Ein Meditationszimmer in violettem Grundton. Ernste, doch nicht düstere Stimmung. (BENEDICTUS, MARIA, dann Geistgestalten, die SEELENKRÄFTE darstellen.)

Auch Maria drängen schwere Seelenkämpfe. Gedanken steigen in ihr auf, die ihr wie Frevel scheinen:

„Du mußt Johannes von dir trennen;
du darfst ihn halten nicht an deiner Seite,
willst Unheil an seiner Seele du vermeiden.
Er muß allein die Bahnen wandeln,
die ihn zu seinen Zielen führen.“

Doch diese Gedanken sind kein Wahn, kein Frevel, sondern entspringen aus einer geistigen Entwicklungsnotwendigkeit, wie ihr Benedictus eröffnet.

Zu Johannes’ Heil ward er
Durch lange Zeiten dir vereint;
Doch fordert seiner Seele weitre Bahn,
daß er in Freiheit sich die eignen Ziele suche.
Es spricht der Schicksalswille
Von äußrer Freundschaftstrennung nicht;
Doch fordert er mit aller Strenge
Johannes’ freie Tat im Geistgebiet.

Und nach einer Pause tiefer Selbstbesinnung wird Maria klar, dass auch ihre weitere geistige Entwicklung daran hängt und dass es doch nur eine verfeinerte Art des Selbstgenusses und der eitlen Überhebung war, was sie als Seligkeit empfand, wenn sie ihre Geisteskräfte in Johannes Seele gießen konnte, dass sie im Freunde nur sich selbst bespiegelte.
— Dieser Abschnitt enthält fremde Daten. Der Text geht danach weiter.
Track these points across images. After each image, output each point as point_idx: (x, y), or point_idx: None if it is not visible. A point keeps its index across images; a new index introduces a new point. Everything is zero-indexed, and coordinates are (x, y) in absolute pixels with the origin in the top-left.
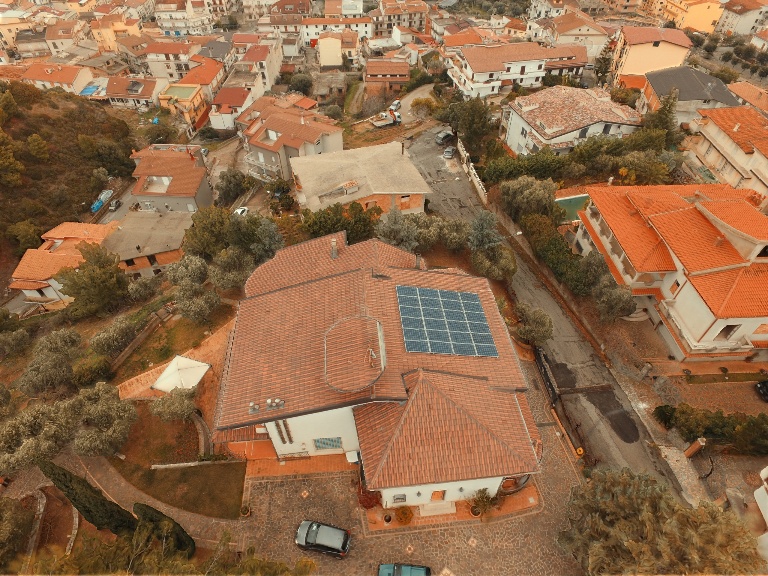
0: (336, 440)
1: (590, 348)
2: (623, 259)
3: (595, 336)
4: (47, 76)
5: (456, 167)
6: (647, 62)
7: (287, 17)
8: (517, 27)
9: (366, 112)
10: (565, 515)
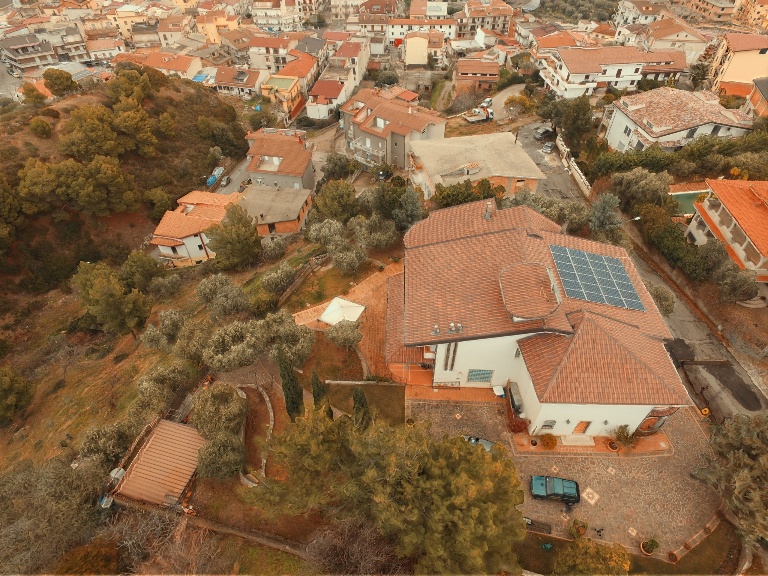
0: (488, 373)
1: (706, 328)
2: (745, 247)
3: (711, 318)
4: (164, 64)
5: (555, 161)
6: (751, 69)
7: (375, 17)
8: (605, 32)
9: (458, 108)
10: (695, 461)
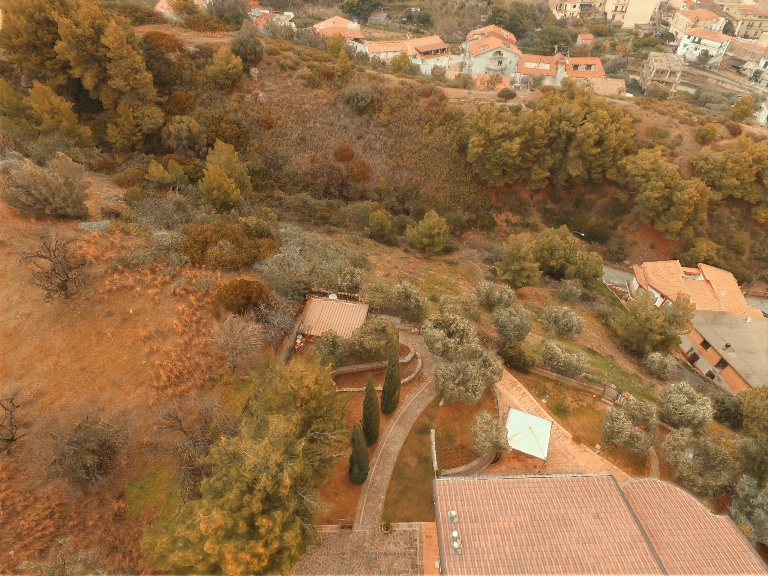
0: None
1: None
2: None
3: None
4: None
5: None
6: None
7: None
8: None
9: None
10: None
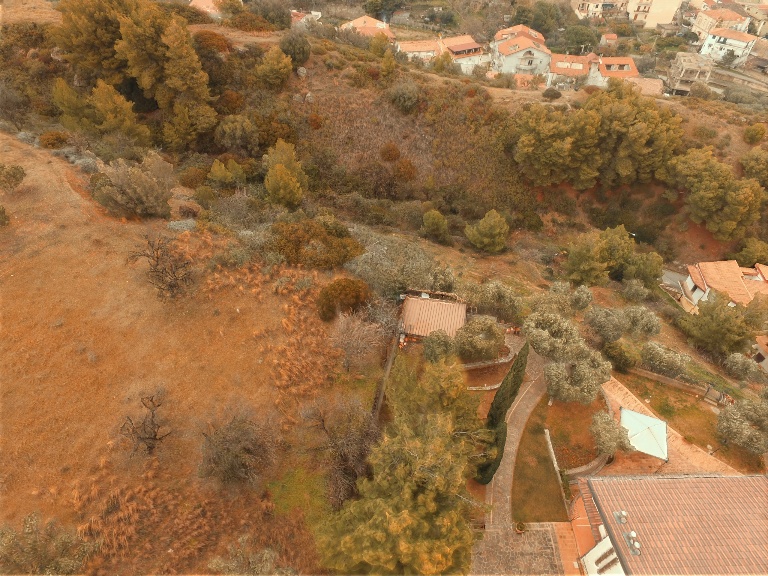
0: None
1: None
2: None
3: None
4: None
5: None
6: None
7: None
8: None
9: None
10: None
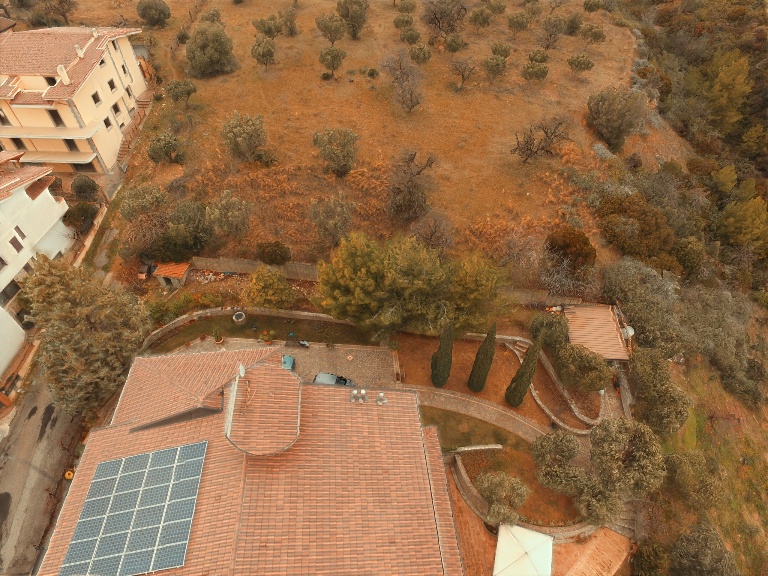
0: None
1: None
2: None
3: None
4: None
5: None
6: None
7: None
8: None
9: None
10: None
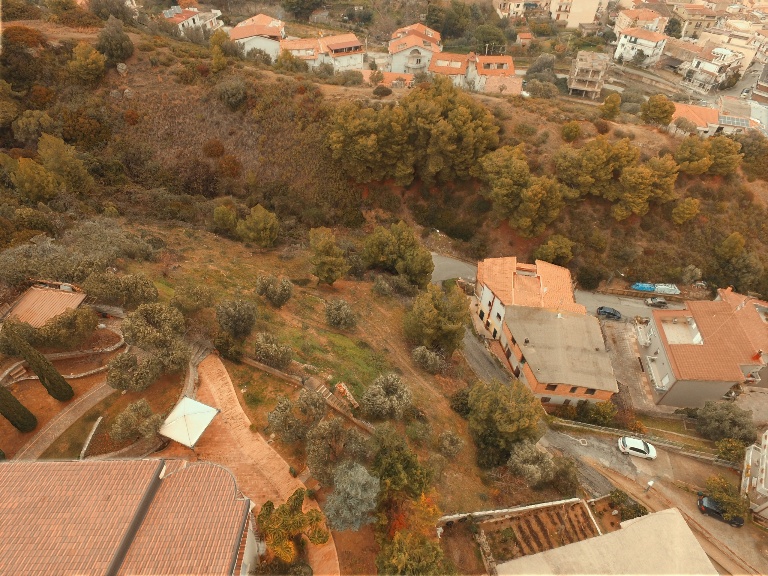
0: None
1: None
2: None
3: None
4: None
5: None
6: None
7: None
8: None
9: None
10: None
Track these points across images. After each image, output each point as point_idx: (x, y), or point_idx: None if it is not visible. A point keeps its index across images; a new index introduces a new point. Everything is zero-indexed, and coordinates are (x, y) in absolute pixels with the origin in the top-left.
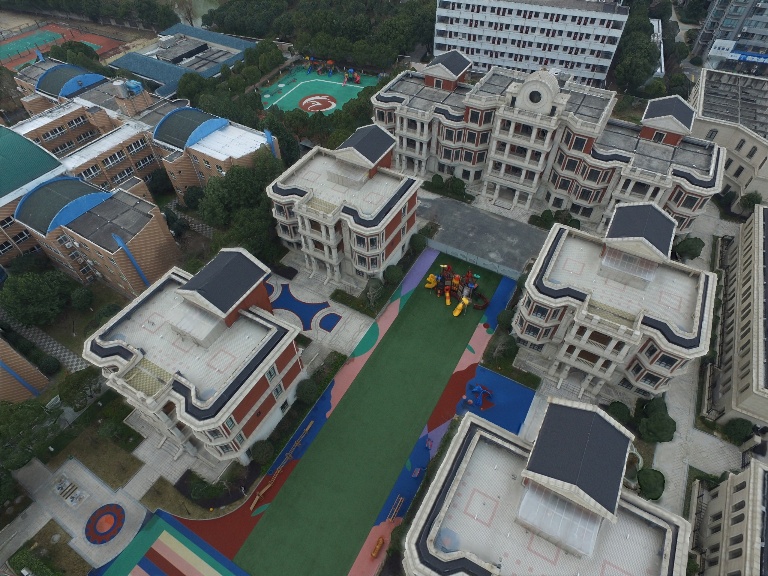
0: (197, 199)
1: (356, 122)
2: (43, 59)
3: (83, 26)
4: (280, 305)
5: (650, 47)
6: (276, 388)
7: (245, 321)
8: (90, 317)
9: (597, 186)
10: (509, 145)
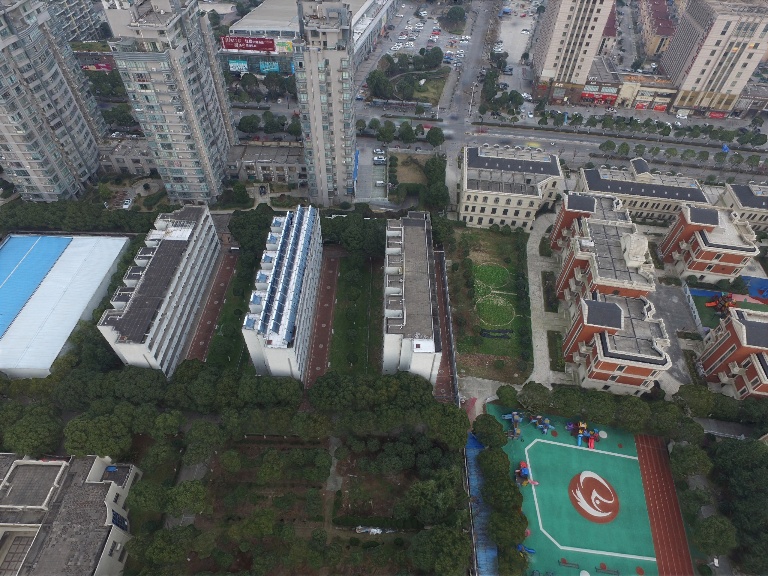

Diese schwer errungene Erkenntnis ruft die Gestalten der drei Seelenkräfte Philia, Astrid und Luna herbei. Sie sollen ihr das eigene Seelensein nun aus Weltenfernen spiegeln; und dann, so empfindet Maria mit Recht, wird sie sich auch erkennend aus dem engen Lebenskreis der gegenwärtigen Inkarnation lösen können und schauen, was sie sich als Pflichten aus früheren Erdenleben auferlegt hat.